Only a number is wanted: how many lines in these records contain the word "label"?

[Data items]:
________________________________________

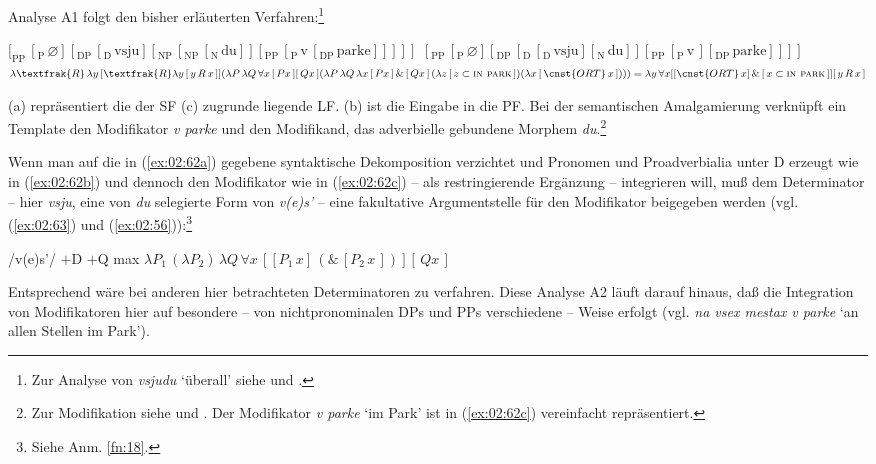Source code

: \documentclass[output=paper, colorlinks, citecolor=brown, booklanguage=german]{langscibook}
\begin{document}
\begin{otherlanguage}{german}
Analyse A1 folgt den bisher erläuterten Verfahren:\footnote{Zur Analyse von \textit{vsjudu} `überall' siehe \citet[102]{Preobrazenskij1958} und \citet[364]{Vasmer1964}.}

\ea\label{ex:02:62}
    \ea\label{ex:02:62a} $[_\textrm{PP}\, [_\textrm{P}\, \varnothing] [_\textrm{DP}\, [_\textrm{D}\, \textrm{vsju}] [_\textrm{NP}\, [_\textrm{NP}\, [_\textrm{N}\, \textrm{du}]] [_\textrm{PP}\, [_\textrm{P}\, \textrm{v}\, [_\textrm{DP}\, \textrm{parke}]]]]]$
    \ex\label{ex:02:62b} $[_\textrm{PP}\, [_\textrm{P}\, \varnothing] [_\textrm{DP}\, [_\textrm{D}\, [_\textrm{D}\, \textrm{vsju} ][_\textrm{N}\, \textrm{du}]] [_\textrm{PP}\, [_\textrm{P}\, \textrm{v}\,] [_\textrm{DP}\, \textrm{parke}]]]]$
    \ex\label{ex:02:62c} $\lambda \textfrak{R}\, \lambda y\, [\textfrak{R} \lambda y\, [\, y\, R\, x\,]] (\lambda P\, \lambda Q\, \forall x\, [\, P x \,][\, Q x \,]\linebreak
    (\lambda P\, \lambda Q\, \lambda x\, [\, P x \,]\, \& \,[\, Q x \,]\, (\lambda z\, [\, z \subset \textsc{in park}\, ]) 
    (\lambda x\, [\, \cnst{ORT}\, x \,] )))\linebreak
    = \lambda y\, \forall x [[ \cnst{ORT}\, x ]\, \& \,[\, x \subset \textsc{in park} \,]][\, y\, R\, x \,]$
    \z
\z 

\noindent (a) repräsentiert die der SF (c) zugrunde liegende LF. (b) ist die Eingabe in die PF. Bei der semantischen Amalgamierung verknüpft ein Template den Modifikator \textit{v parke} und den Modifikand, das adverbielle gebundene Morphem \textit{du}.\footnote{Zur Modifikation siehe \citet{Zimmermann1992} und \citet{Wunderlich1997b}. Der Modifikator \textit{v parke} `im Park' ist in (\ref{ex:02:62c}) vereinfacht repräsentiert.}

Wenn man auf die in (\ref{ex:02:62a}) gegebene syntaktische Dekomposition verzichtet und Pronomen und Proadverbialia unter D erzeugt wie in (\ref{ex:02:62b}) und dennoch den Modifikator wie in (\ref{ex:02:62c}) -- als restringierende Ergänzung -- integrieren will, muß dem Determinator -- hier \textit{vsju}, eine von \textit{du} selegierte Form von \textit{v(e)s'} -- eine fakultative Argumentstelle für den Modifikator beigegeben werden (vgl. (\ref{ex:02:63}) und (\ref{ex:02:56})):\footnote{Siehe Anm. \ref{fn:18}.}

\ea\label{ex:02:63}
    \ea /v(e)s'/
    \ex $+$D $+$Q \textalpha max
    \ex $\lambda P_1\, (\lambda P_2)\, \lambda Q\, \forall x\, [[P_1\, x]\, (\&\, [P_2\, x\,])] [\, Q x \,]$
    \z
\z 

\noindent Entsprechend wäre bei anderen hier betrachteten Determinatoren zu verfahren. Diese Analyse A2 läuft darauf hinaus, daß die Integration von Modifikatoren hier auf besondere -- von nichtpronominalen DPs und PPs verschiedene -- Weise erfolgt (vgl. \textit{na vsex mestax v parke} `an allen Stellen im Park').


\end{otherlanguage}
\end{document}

________________________________________

[Reply]: 5